Interference of photons from independent hot atoms
Jaromír Mika, Stuti Joshi, Lukáš Lachman, Robin Kaiser, Lukáš Slodička
TL;DR
The paper shows that photons scattered from independent, room-temperature atomic ensembles can interfere via a Doppler-selective, forward-backward scheme, even as individual first-order coherence is washed out by thermal motion. By employing a retro-reflected standing wave and velocity-selective scattering, photons from two opposite velocity classes acquire a stable frequency difference of $2Δ$, enabling a measurable beating in the second-order correlation function $g^{(2)}(τ)$ with period $1/(2Δ)$. The authors derive a two-source Siegert-like relation and demonstrate experimentally in $^{87}$Rb vapor that $g^{(2)}(τ)$ exhibits clear beating with $f_{mod}=210.8\pm1.2$ MHz, along with strong photon bunching ($g^{(2)}(0)\approx1.96$) and a small residual coherent contribution ($r\approx0.02$). The technique enables Doppler-free, sub-Doppler spectroscopy in small, dilute hot-atom samples and is robust to phase drifts, offering a practical path to precise absolute-detuning measurements and potential studies of rare isotopes or molecules using photon-correlation readouts.
Abstract
The coherence of light from independent ensembles of elementary atomic emitters plays a paramount role in diverse areas of modern optics.

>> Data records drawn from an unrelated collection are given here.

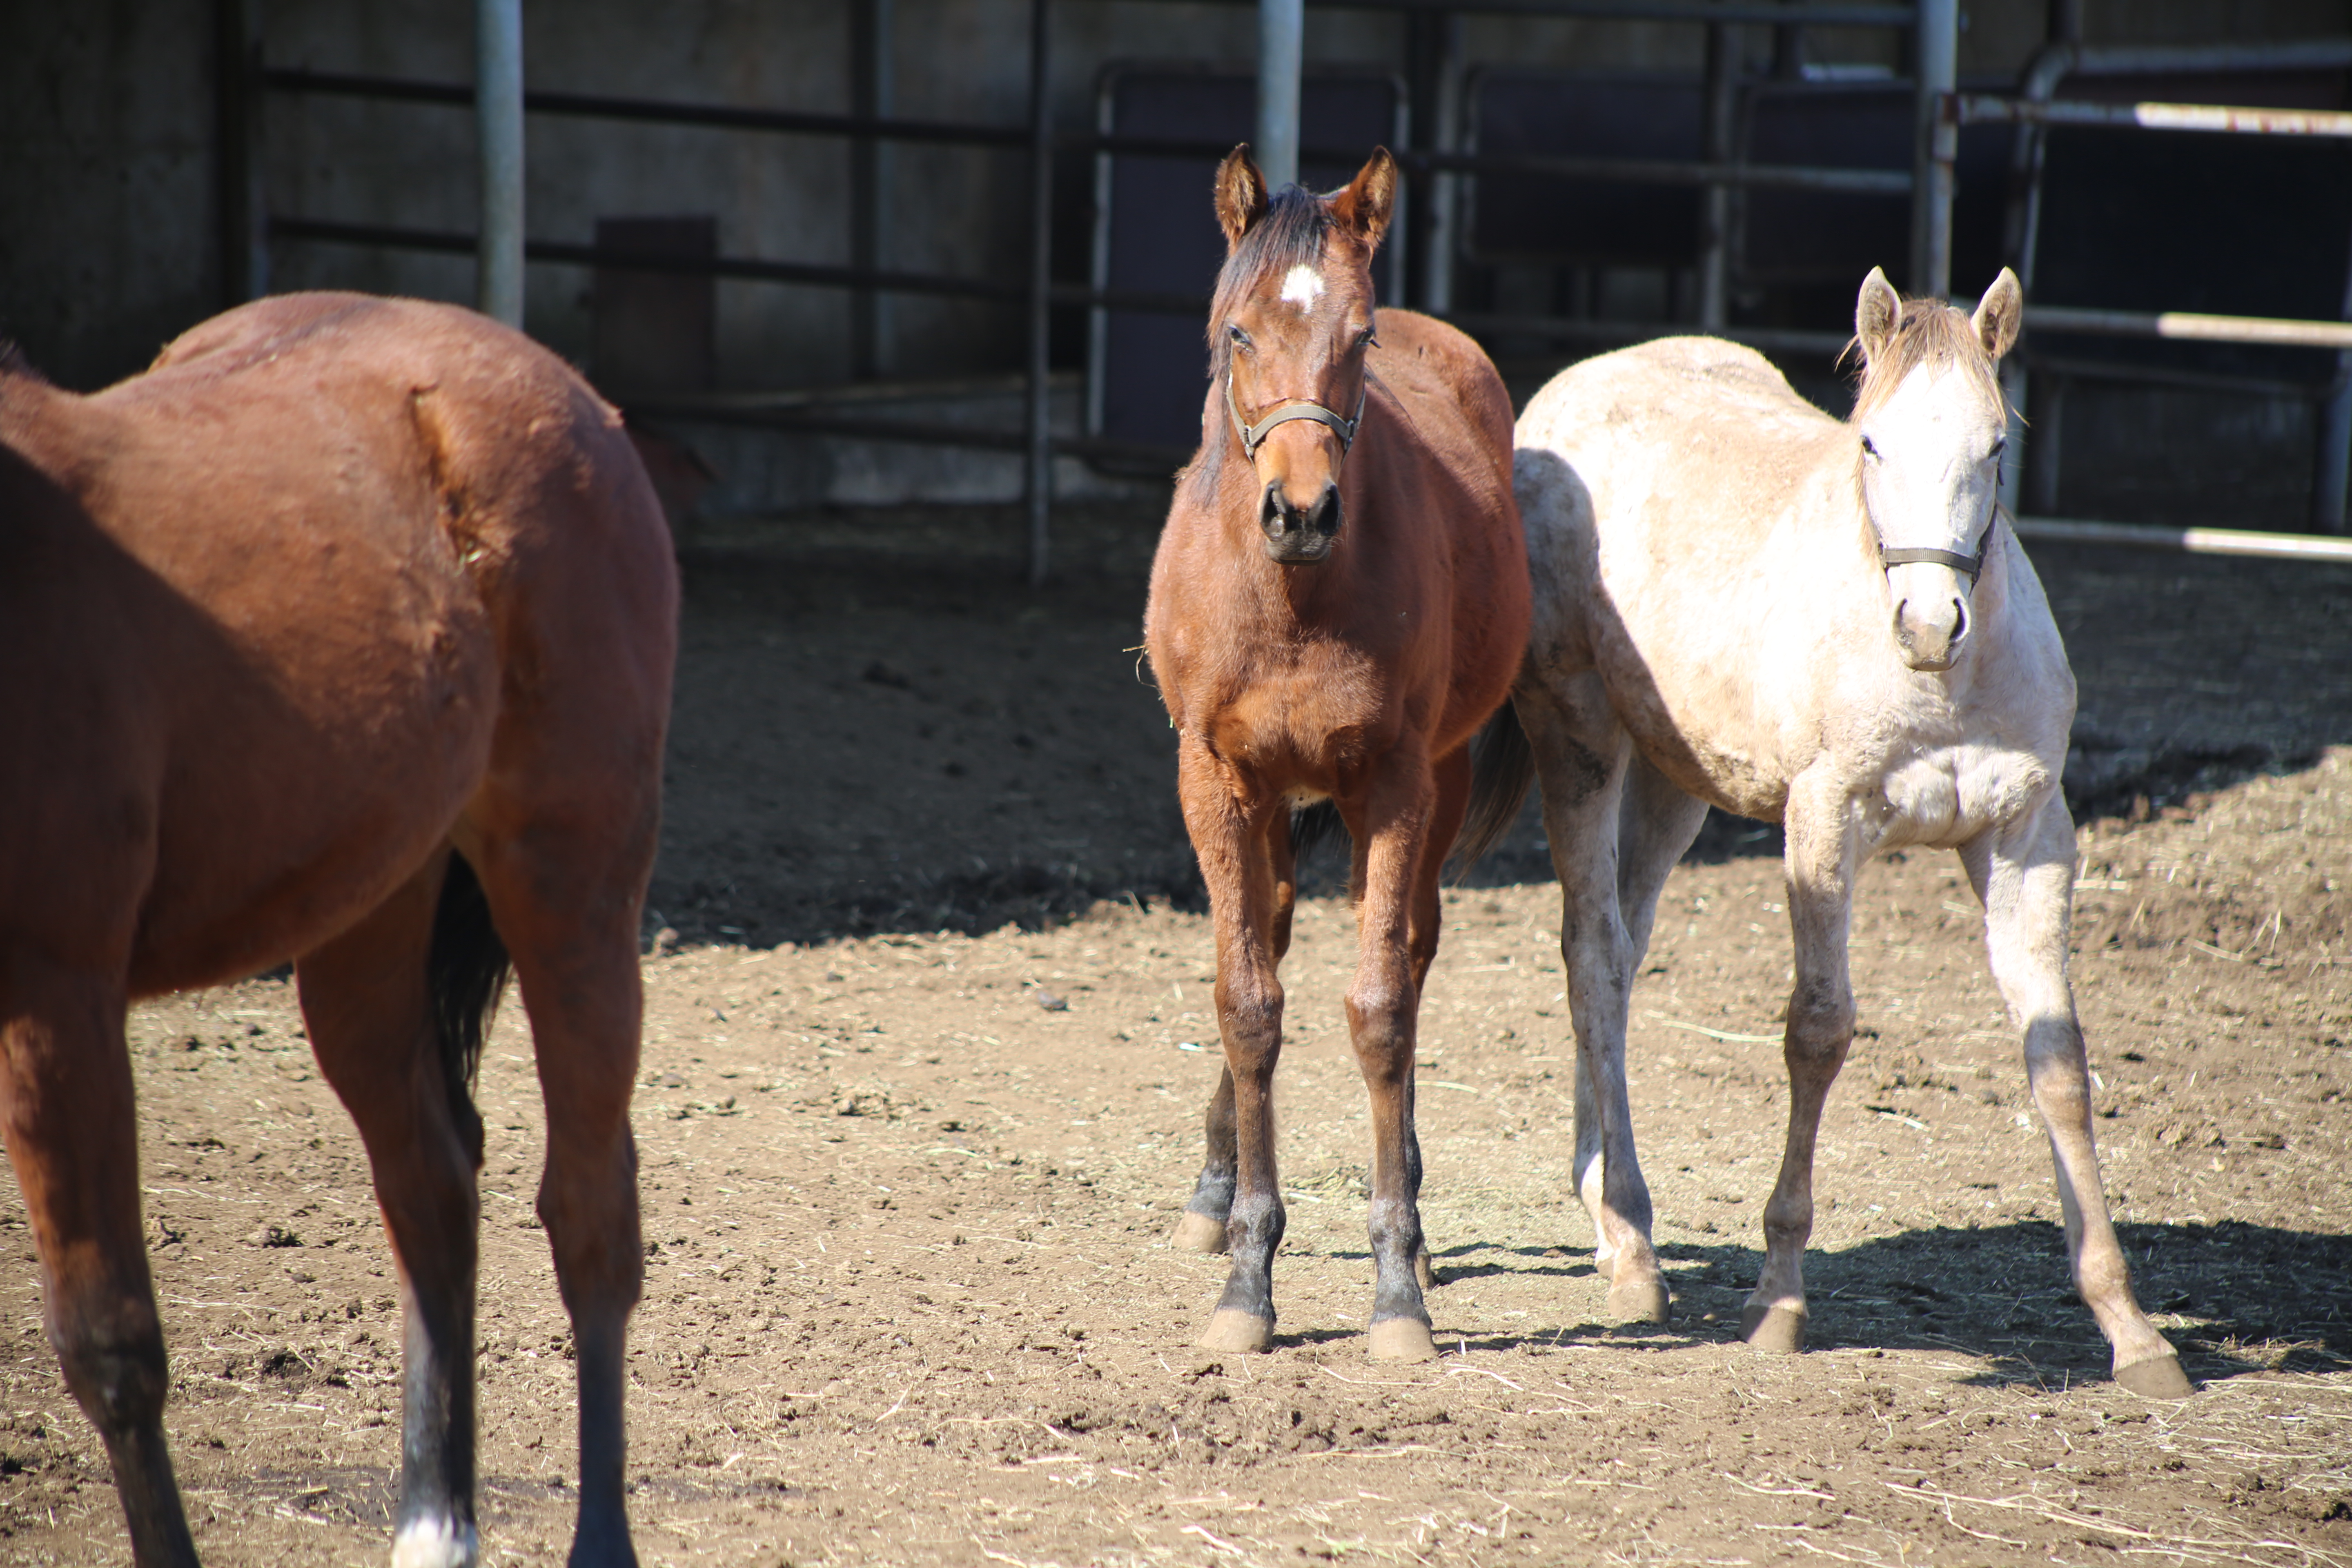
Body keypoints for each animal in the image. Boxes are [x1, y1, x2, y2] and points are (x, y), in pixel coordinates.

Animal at [2, 291, 682, 1561]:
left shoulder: (58, 991)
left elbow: (111, 1345)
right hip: (368, 918)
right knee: (431, 1187)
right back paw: (434, 1518)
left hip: (573, 894)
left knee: (589, 1218)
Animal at [1143, 153, 1543, 1363]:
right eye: (1237, 332)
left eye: (1357, 337)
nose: (1302, 510)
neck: (1293, 599)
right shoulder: (1215, 779)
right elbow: (1247, 1002)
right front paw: (1246, 1274)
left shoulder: (1397, 780)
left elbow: (1378, 1010)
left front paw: (1395, 1284)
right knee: (1267, 937)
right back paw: (1213, 1188)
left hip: (1435, 787)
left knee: (1406, 952)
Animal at [1496, 267, 2192, 1401]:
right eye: (1870, 443)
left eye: (1993, 446)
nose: (1928, 622)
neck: (1942, 688)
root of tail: (1556, 399)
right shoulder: (1821, 826)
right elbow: (1817, 1033)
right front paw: (1778, 1299)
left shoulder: (2027, 836)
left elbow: (2055, 1057)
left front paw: (2129, 1327)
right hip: (1579, 737)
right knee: (1592, 954)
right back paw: (1634, 1250)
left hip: (1674, 781)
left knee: (1621, 957)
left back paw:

We demonstrate the interference of photons scattered from independent ensembles of warm atoms in atomic vapor. It relies on the feasibility of the preservation of coherence of light scattered elastically in the forward and backward directions from Doppler-broadened atomic ensembles, such that photons with chaotic photon statistics from two opposite atomic velocity groups contribute to the same detection mode. While the random phase fluctuations of the scattered light caused by a large thermal motion prevent direct observability of the interference in the detected photon rate, the stable frequency difference between photons collected from scattering off counter-propagating laser beams provides strong periodic modulation of the photon coincidence rate with the period given by the detuning of the excitation laser from the atomic resonance. The presented interferometry represents a sensitive and robust methodology for Doppler-free optical atomic and molecular spectroscopy based on photon correlation measurements on scattered light.